Copy out the lines below that hold the word "marché".

DATA SHOWN:

== Segment start ==

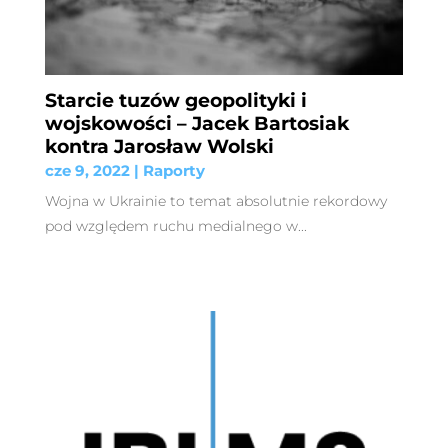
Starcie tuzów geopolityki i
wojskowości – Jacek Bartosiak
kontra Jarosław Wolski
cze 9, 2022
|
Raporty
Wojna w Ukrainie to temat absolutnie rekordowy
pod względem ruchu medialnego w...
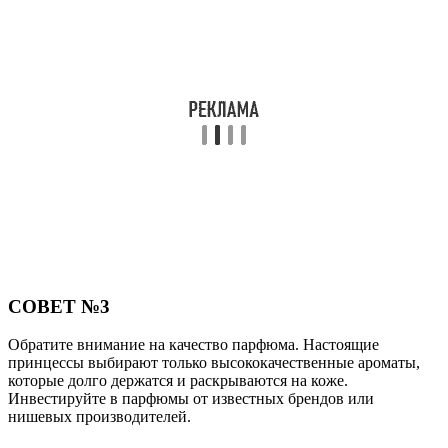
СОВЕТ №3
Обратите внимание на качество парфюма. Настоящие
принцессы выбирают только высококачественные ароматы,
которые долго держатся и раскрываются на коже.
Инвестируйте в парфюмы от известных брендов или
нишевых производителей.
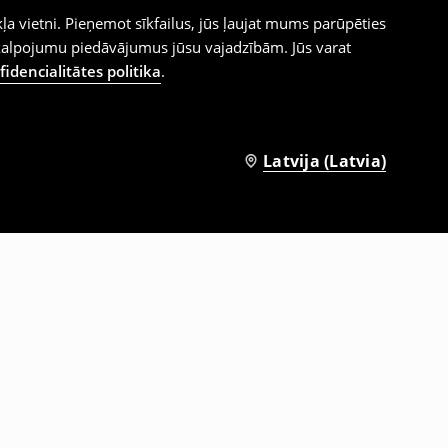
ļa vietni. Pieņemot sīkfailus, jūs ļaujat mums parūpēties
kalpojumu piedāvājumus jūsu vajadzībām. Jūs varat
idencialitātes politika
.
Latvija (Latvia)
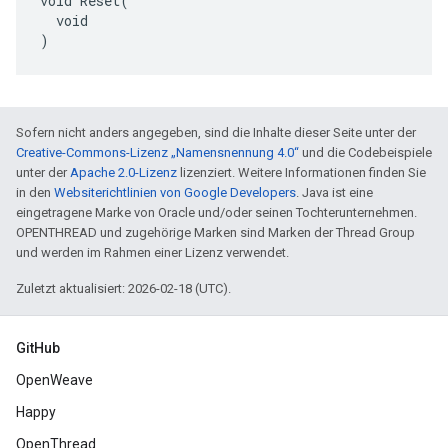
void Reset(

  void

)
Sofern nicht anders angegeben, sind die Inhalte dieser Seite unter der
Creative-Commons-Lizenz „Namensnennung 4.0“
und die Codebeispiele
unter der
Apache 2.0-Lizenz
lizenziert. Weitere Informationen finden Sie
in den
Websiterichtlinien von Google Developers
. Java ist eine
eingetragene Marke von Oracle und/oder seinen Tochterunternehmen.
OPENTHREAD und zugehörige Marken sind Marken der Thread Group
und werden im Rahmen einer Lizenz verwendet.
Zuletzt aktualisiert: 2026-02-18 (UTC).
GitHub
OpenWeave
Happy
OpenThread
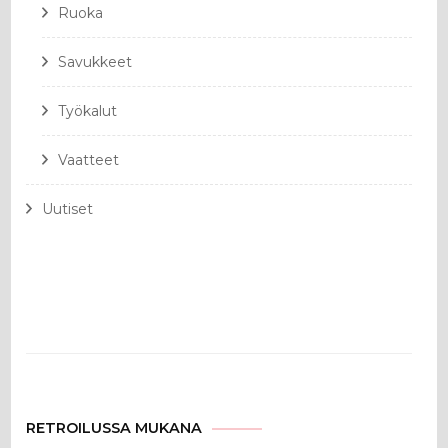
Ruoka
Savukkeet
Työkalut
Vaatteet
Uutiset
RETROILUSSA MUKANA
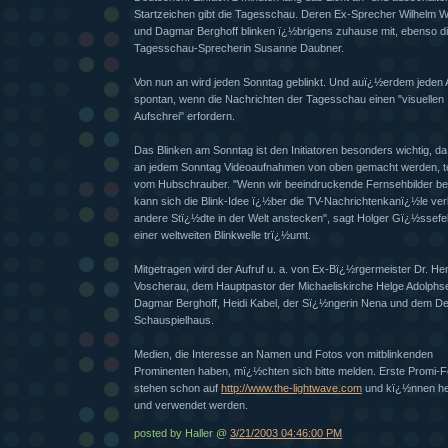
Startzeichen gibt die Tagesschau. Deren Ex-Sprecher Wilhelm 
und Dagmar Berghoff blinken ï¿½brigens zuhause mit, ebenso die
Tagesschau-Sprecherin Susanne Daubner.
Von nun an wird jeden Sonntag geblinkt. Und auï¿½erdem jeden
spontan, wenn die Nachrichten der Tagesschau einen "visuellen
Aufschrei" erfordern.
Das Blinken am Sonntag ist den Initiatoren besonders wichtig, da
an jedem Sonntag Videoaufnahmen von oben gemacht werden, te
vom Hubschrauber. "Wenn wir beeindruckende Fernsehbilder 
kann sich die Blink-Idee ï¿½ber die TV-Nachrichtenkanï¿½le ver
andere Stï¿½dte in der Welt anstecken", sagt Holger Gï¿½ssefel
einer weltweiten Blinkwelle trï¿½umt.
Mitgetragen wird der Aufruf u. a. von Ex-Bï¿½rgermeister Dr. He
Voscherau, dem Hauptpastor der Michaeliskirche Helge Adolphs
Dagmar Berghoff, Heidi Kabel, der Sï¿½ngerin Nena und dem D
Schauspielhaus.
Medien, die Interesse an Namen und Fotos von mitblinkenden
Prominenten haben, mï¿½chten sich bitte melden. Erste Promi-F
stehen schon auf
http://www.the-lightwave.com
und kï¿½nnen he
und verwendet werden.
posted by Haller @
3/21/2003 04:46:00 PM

== Segment end ==
== Segment start ==

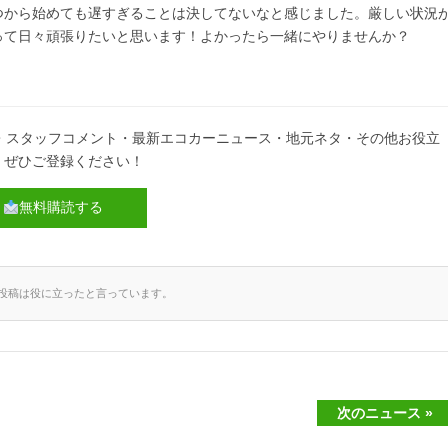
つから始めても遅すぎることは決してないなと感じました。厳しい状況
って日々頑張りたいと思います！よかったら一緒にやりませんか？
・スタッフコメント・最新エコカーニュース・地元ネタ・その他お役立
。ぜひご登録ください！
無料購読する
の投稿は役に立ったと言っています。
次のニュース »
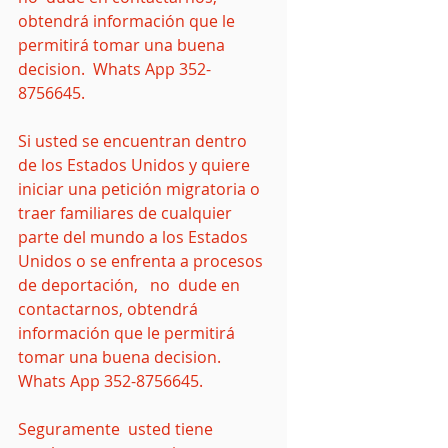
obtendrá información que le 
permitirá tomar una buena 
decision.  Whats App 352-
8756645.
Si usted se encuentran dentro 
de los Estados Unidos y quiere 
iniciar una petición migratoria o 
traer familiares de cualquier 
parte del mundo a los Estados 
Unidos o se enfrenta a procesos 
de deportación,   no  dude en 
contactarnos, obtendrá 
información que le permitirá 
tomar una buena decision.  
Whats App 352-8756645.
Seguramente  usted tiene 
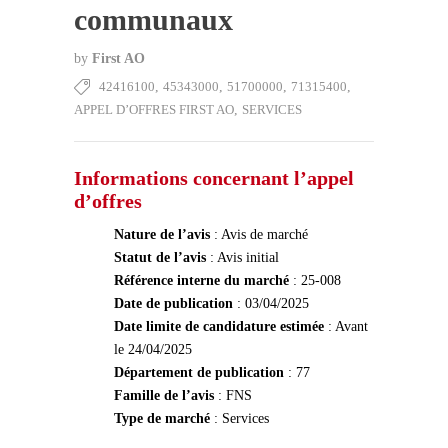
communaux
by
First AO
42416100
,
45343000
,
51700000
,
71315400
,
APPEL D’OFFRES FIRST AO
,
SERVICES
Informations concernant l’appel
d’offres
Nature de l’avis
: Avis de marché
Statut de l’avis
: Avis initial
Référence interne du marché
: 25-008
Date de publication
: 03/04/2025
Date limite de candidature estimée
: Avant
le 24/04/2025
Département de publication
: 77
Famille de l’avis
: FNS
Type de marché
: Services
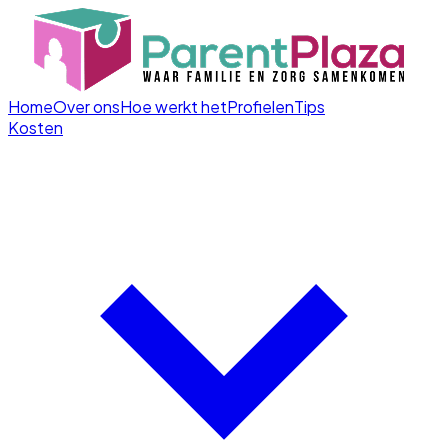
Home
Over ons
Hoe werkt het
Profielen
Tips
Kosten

== Segment end ==

EXERCISE RESULT:
: Avis de marché
Référence interne du marché
Type de marché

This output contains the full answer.